(Data entries)
··········

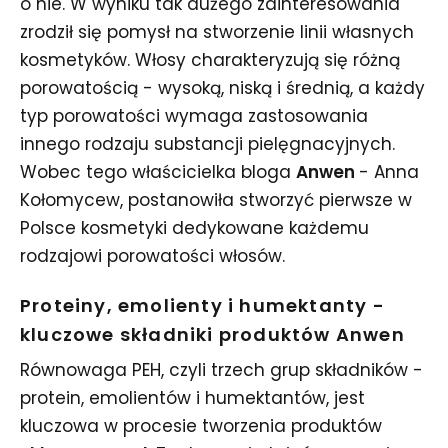
o nie. W wyniku tak dużego zainteresowania
zrodził się pomysł na stworzenie linii własnych
kosmetyków. Włosy charakteryzują się różną
porowatością - wysoką, niską i średnią, a każdy
typ porowatości wymaga zastosowania
innego rodzaju substancji pielęgnacyjnych.
Wobec tego właścicielka bloga
Anwen
- Anna
Kołomycew, postanowiła stworzyć pierwsze w
Polsce kosmetyki dedykowane każdemu
rodzajowi porowatości włosów.
Proteiny, emolienty i humektanty -
kluczowe składniki produktów Anwen
Równowaga PEH, czyli trzech grup składników -
protein, emolientów i humektantów, jest
kluczowa w procesie tworzenia produktów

··········

WHAT THE EXERCISE ASKS: Pictures omitted, give the entries again exactly.

TASK ANSWER:
o nie. W wyniku tak dużego zainteresowania
zrodził się pomysł na stworzenie linii własnych
kosmetyków. Włosy charakteryzują się różną
porowatością - wysoką, niską i średnią, a każdy
typ porowatości wymaga zastosowania
innego rodzaju substancji pielęgnacyjnych.
Wobec tego właścicielka bloga
Anwen
- Anna
Kołomycew, postanowiła stworzyć pierwsze w
Polsce kosmetyki dedykowane każdemu
rodzajowi porowatości włosów.
Proteiny, emolienty i humektanty -
kluczowe składniki produktów Anwen
Równowaga PEH, czyli trzech grup składników -
protein, emolientów i humektantów, jest
kluczowa w procesie tworzenia produktów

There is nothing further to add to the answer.